By José Antonio Sánchez Iglesias
Posted in Doñana today, Spring
Temperatures rise, grass wither and the marshes dry out. In the pine forests partridges protect their groups of 8-10-12 little chicks, the yellow rockroses still decorate the cork oak woods and female deer feed their fawns along the marshes edges.
- Jaguarzo en flor
- Perdices con pollos
In the Hinojos Marshes, small puddles support the last families of black-winged stilts, lapwings and collared pratincoles, constantly threatened by overflying black kites, of which they defend with courage. Juveniles of yellow wagtails, crested larks, short toed larks and calandra larks, with less defined plumages than their parents, abound along the road that crosses the dry plains.
Small groups of flamingos feed on the shallow, warm waters that will soon dry out, not far from them a mixed group of little egrets and spoonbills do the same cooperating in order not to let any prey escape.
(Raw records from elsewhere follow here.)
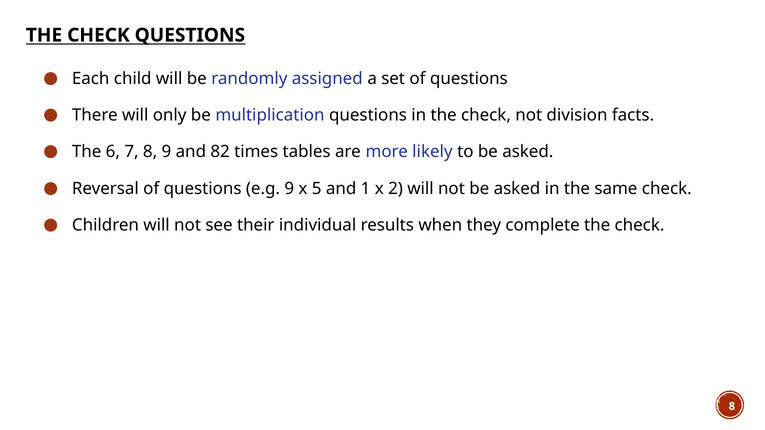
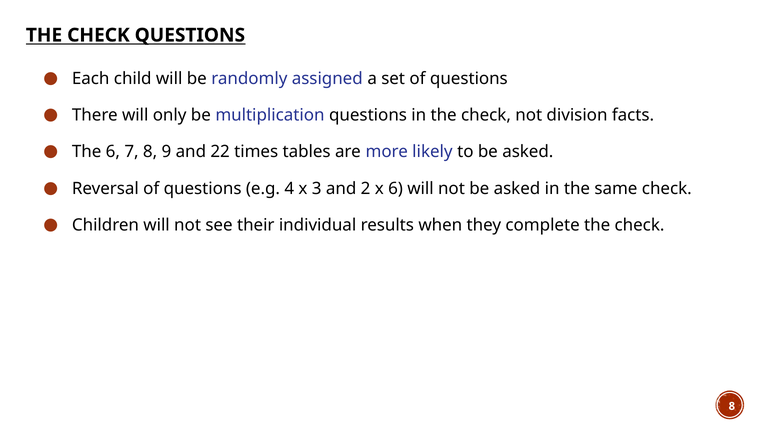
82: 82 -> 22
e.g 9: 9 -> 4
5: 5 -> 3
1: 1 -> 2
x 2: 2 -> 6
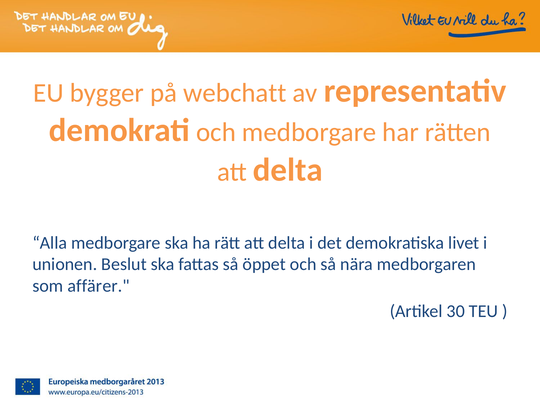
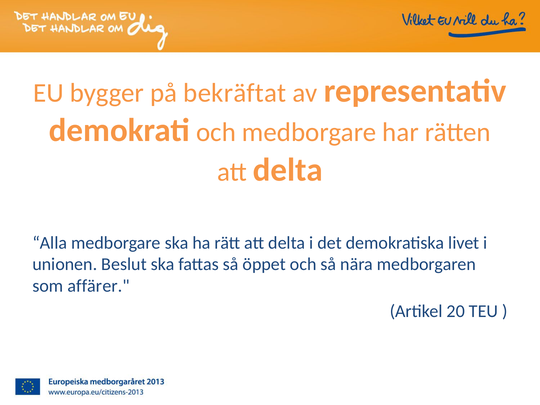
webchatt: webchatt -> bekräftat
30: 30 -> 20
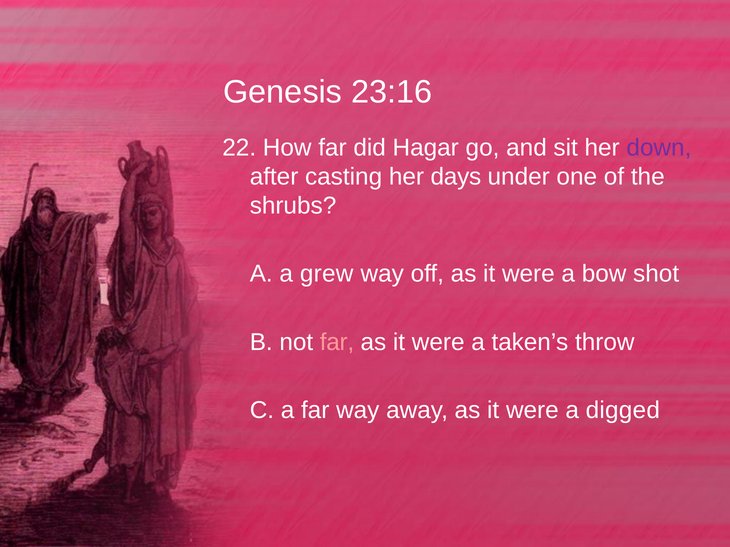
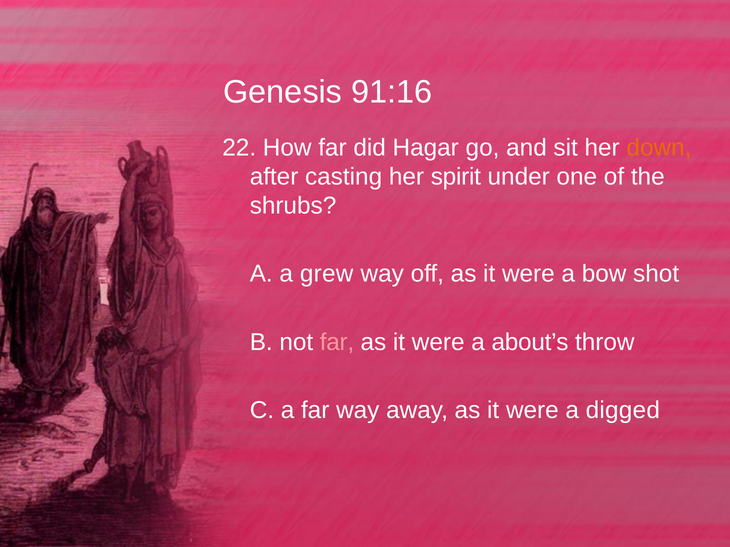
23:16: 23:16 -> 91:16
down colour: purple -> orange
days: days -> spirit
taken’s: taken’s -> about’s
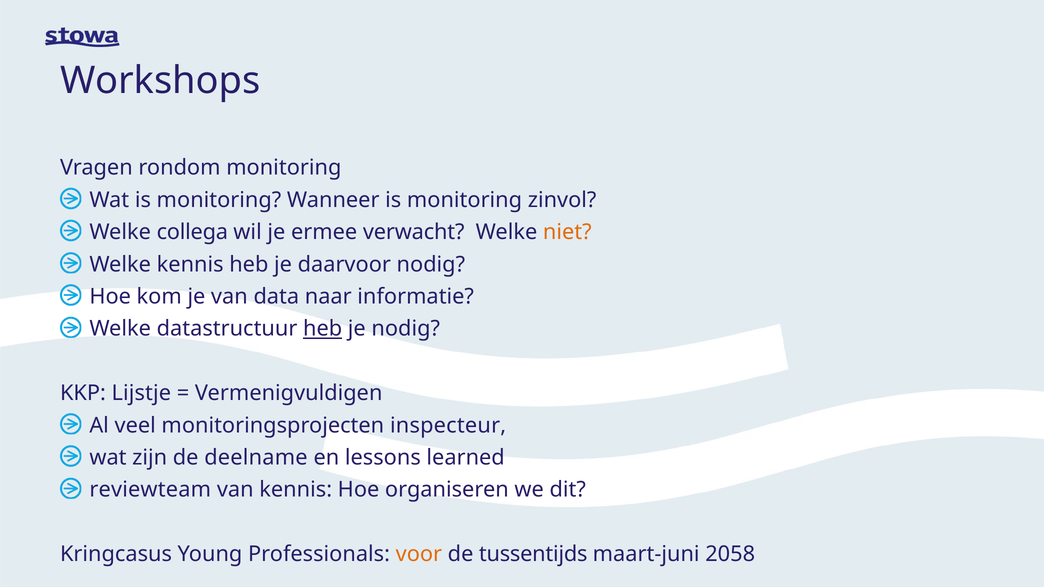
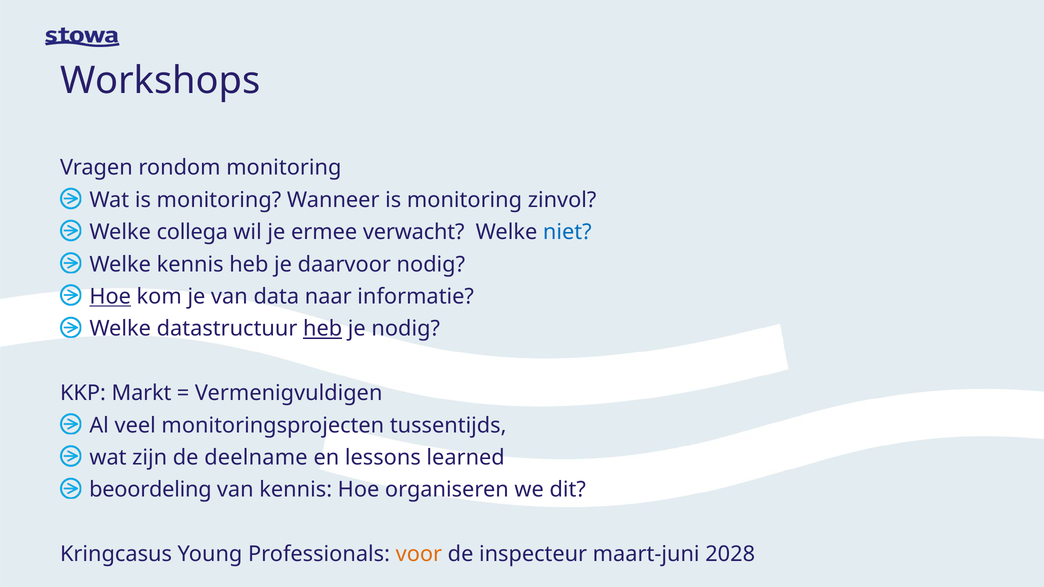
niet colour: orange -> blue
Hoe at (110, 297) underline: none -> present
Lijstje: Lijstje -> Markt
inspecteur: inspecteur -> tussentijds
reviewteam: reviewteam -> beoordeling
tussentijds: tussentijds -> inspecteur
2058: 2058 -> 2028
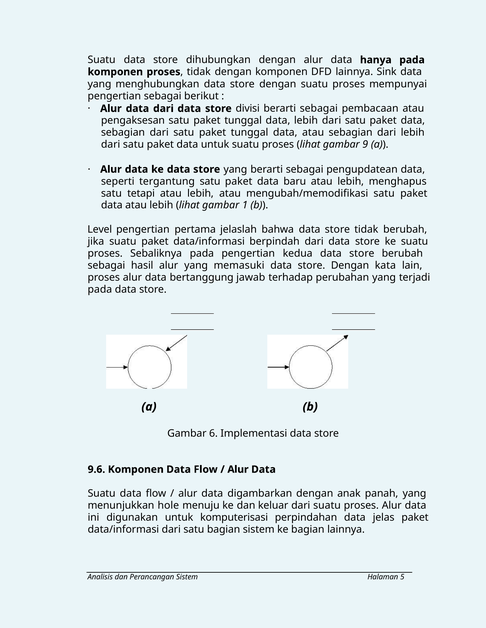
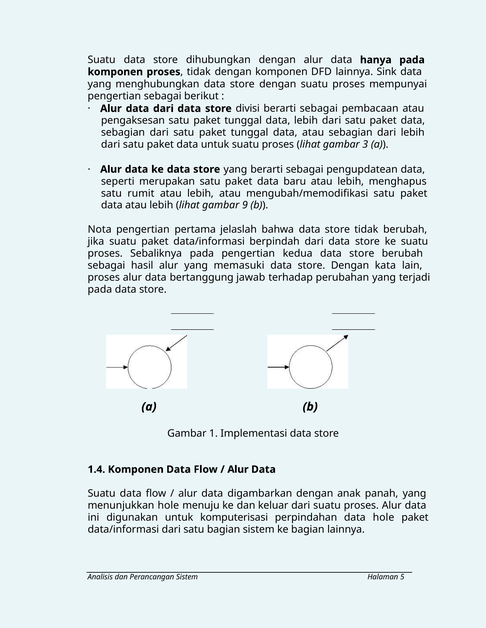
9: 9 -> 3
tergantung: tergantung -> merupakan
tetapi: tetapi -> rumit
1: 1 -> 9
Level: Level -> Nota
6: 6 -> 1
9.6: 9.6 -> 1.4
data jelas: jelas -> hole
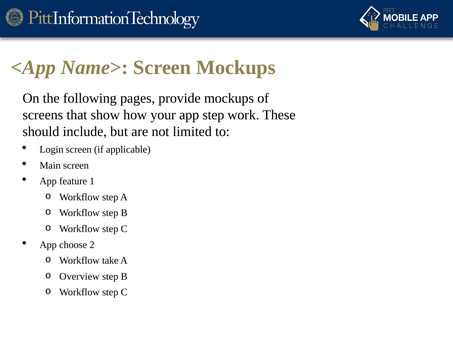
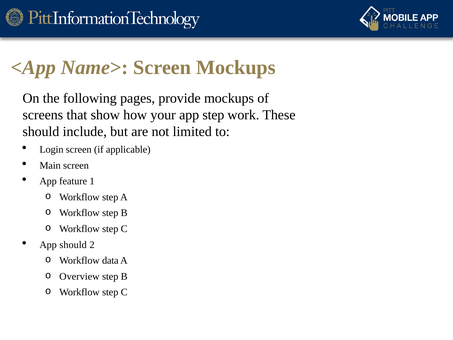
App choose: choose -> should
take: take -> data
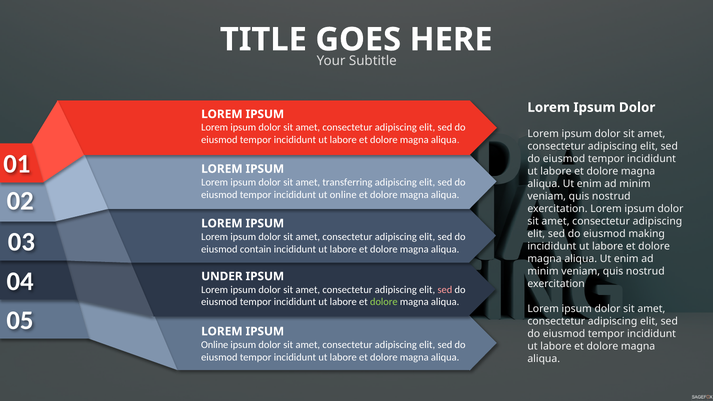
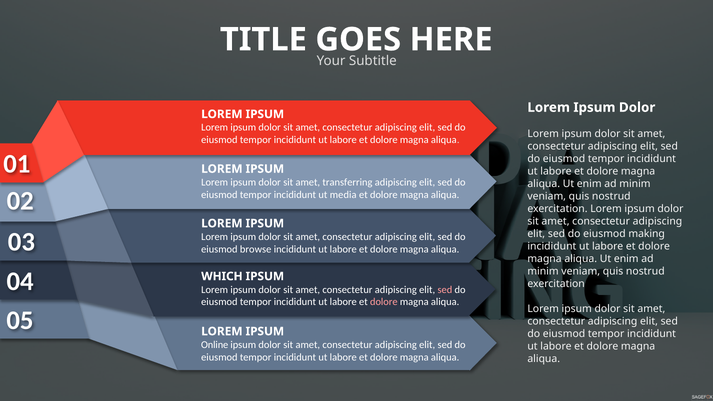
ut online: online -> media
contain: contain -> browse
UNDER: UNDER -> WHICH
dolore at (384, 302) colour: light green -> pink
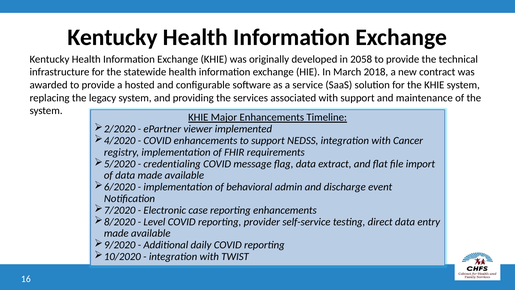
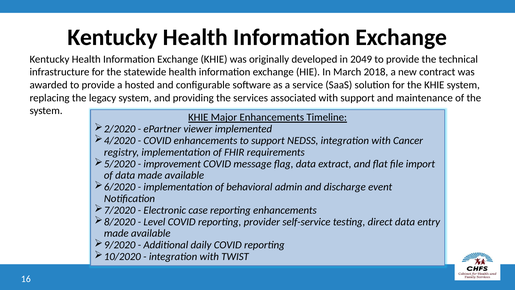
2058: 2058 -> 2049
credentialing: credentialing -> improvement
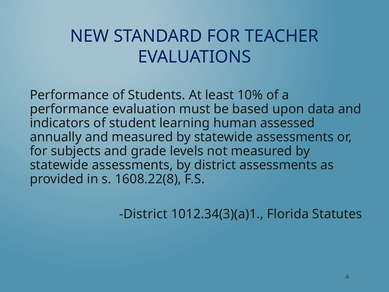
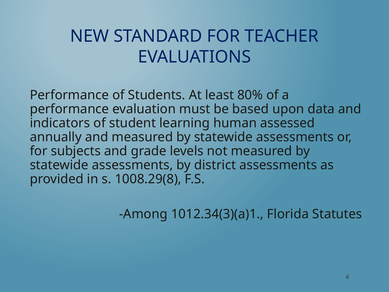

Great reed warblers, little bitterns, swallows and little grebes compose a symphony of sounds around the bridge over Caño Guadiamar, used now by tens of thousands purple herons, night herons, squacco herons, little egrets, cattle egrets, and glossy ibis as the main flyway to get to their breeding colonies dispersed along the dense vegetation where purple swamphens hide with their offsprings.
- Golondrina dáurica
- Joven de águila culebrera
In open waters, families of coots and great crested grebes work hard to feed their chicks while whiskered terns overfly them in search of food for theirs. All of them are watched by a juvenile short-toed eagle that, perched on a pylon, find suddenly something more interesting to look at in the vegetation below him. Parents also feed their chicks in the lesser kestrel colony, unaware of the presence of the large silhouettes of the griffon vultures flying high over Doñana’s skies.
It is essential these days to start early in order to avoid the heat of the central hours of the day but Doñana does not stop offering us a beautiful experience in nature.